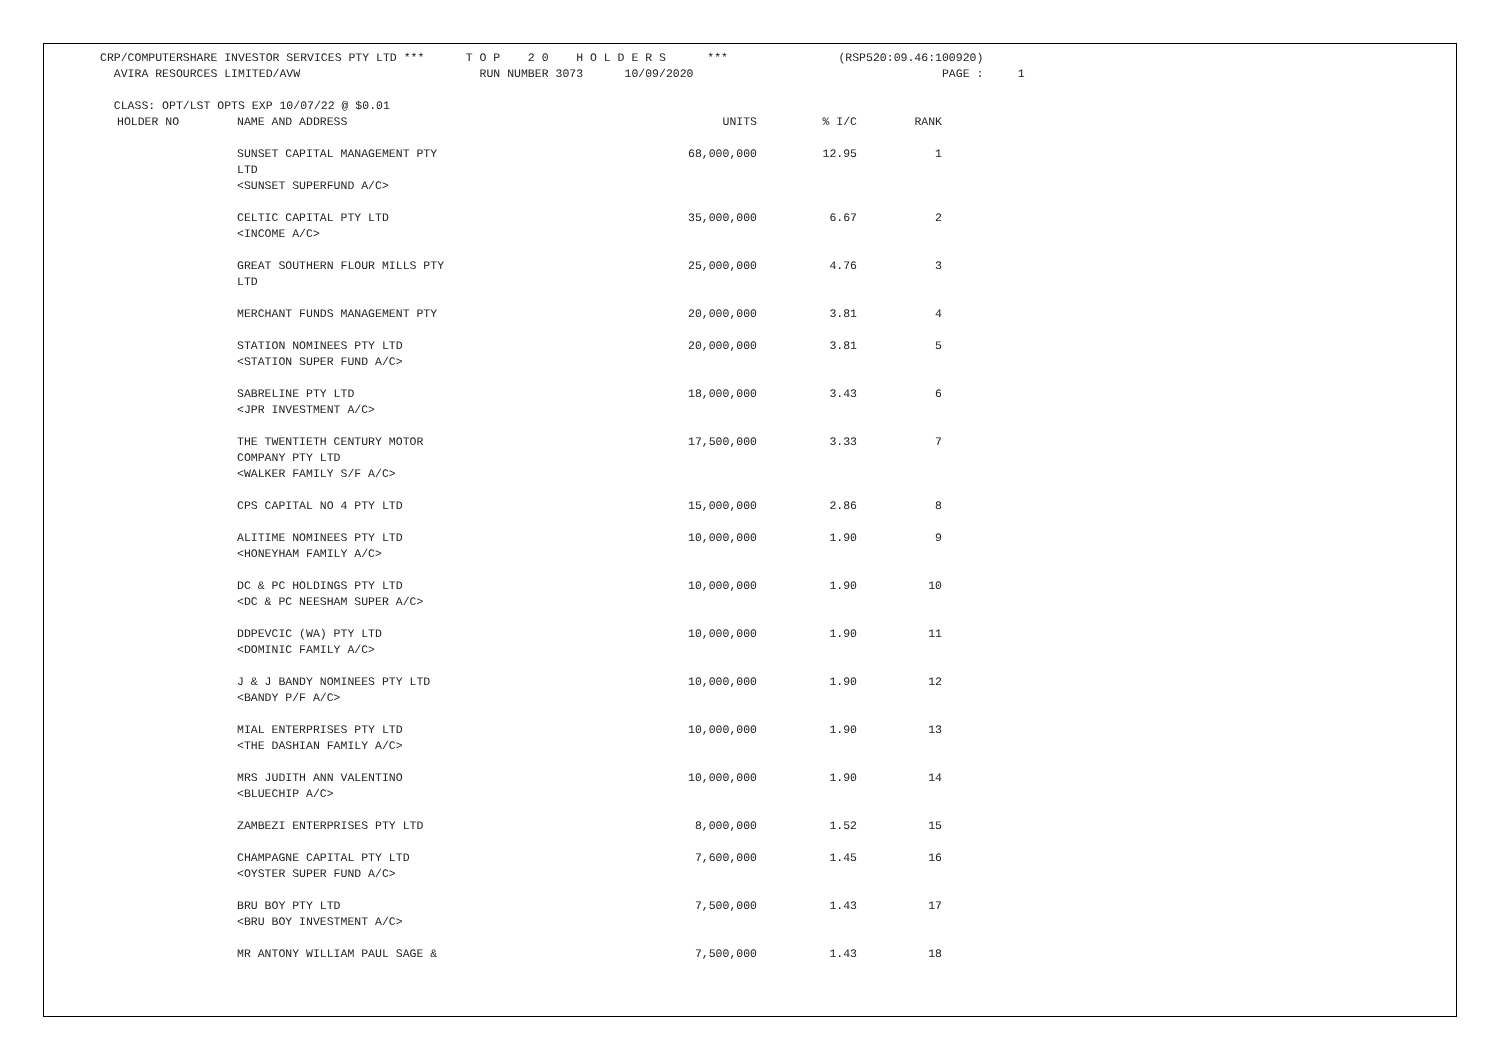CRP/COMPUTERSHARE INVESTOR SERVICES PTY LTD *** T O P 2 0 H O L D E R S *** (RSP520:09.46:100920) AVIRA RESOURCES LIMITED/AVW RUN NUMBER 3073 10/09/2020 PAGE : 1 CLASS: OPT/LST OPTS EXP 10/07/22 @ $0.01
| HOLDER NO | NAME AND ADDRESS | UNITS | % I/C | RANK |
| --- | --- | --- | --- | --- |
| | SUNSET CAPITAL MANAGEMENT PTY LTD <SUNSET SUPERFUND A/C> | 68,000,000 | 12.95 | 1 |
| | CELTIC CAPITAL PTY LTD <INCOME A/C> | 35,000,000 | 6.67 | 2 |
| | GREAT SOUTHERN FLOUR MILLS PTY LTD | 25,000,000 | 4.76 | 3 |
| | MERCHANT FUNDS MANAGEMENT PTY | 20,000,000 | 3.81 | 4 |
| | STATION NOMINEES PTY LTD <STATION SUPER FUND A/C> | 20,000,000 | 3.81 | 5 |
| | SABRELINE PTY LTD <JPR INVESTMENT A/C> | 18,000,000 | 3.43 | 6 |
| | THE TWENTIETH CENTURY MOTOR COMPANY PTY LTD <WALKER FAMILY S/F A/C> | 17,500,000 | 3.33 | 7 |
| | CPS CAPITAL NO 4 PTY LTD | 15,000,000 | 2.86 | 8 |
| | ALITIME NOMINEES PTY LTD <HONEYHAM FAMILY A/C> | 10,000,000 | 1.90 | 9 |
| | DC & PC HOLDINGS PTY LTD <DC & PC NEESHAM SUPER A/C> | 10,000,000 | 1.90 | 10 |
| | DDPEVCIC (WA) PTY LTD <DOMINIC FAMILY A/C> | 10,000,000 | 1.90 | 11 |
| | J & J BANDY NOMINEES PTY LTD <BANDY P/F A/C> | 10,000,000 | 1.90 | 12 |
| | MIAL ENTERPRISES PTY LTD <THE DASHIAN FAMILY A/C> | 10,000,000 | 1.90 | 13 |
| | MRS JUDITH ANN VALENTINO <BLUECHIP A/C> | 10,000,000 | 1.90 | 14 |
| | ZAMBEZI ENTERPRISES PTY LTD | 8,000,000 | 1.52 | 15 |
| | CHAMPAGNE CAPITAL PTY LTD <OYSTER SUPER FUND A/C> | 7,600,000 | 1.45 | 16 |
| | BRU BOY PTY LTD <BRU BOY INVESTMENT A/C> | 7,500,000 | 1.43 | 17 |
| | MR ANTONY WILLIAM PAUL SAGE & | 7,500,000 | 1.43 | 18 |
-*-*-
- Your objective:
Each line above with the word "NOMINEES" must be returned.

- Final answer:
| | STATION NOMINEES PTY LTD <STATION SUPER FUND A/C> | 20,000,000 | 3.81 | 5 |
| | ALITIME NOMINEES PTY LTD <HONEYHAM FAMILY A/C> | 10,000,000 | 1.90 | 9 |
| | J & J BANDY NOMINEES PTY LTD <BANDY P/F A/C> | 10,000,000 | 1.90 | 12 |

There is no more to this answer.